Much like the variety of internal combustion engines that exist today, AI models and algorithms are of different types with varying levels of complexity.
The outcome of simpler models, like Linear Regression, is relatively easy to explain. The variables involved, their weightage and combinations to arrive at output score are known.
Complex algorithms such as deep learning, while striving for greater accuracy, act as a black box — what goes on within, stays within. With algorithms that self-learn and construct patterns, the cause of a certain outcome is difficult to explain, because:
· The variables actually used by algorithms aren’t known
· Importance/weight attached to the variables cannot be back-calculated
· Several intermediate constructs and relationships between variables remain unknown
If the university admission processes were powered wholly by neural networks, it would have made the process opaquer than it is today. Denied a seat at a leading university, because their algorithm finds a certain “background” to be less of a right fit, you would be left wondering which part of your “background” worked against you. Even worse, the admissions committee would fail to explain it to you. In a state where social inequities abound, an opaque AI is the last thing that universities would ask for.
On the other hand, a completely transparent AI would make the algorithm vulnerable to being gamed and lead to hijacking of the entire admission process. Right to explanation, therefore, is about AI achieving the right degree of translucency; it can neither be completely transparent nor opaque.

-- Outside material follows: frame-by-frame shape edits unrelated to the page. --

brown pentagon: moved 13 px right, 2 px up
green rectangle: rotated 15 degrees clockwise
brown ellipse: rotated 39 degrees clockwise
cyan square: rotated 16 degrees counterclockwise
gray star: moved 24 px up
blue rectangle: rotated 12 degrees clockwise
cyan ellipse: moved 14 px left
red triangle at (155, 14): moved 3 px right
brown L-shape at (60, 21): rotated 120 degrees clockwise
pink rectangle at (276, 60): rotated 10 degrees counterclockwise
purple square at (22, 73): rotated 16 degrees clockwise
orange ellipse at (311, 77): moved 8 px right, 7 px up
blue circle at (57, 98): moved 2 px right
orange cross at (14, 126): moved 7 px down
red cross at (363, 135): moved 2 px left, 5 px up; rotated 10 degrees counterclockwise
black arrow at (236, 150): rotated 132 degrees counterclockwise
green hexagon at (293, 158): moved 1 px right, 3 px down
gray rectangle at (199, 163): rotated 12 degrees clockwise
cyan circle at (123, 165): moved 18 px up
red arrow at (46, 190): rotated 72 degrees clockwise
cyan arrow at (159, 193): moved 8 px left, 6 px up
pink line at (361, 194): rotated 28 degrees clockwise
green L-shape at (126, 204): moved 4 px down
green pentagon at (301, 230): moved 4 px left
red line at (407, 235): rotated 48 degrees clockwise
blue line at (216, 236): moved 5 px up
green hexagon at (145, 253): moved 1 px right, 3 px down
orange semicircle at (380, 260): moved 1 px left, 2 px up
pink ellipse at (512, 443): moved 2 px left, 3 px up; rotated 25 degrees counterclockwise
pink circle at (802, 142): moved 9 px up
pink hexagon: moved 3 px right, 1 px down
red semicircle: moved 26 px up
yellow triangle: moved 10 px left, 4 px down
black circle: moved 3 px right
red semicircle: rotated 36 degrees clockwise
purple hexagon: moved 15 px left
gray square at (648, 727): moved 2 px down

When making decisions, AI does not attach meaning and categorize new information in the same way as humans. It reinforces the most common patterns and excludes cases that aren’t in the majority.
One of the possible technical solutions being actively explored is around making AI explainable. Explainable AI (XAI) is indispensable in relevant high risk and high-stake use cases, like medical diagnosis where trust is integral to the solution. Without enough transparency on its internal processing, Blackbox algorithms fail to offer the level of trust required for saving a life.
With fragility so entrenched into its fundamental architecture — both technological and statistical — AI needs regulation.
As Sundar Pichai wrote in a Financial Times earlier this year, “Now there is no question in my mind that artificial intelligence needs to be regulated. It is too important not to. The only question is how to approach it.”
The legal framework regulating AI is evolving and in a state of flux in different parts of the world.
In India, with Right to Privacy taking centre stage in national debate a few months ago, we are not far from a comprehensive law regulating AI taking shape. Notably, a discussion paper published by NITI Aayog in June 2018, broaches the subject in considerable detail. Over time, as the sphere of influence of AI expands, the laws, in response, will get more stringent to include more provisions.
As the technology unfolds and its new applications discovered, there is a need for self-regulation by the industry. Organizations need to proactively focus on implementing XAI that preserves human nature of interactions which is based on trust and understanding. If nothing, it will prevent potentially life-changing innovations being stifled by what could be well-intentioned protective laws. As with most things in life, the solution lies in striking the right balance.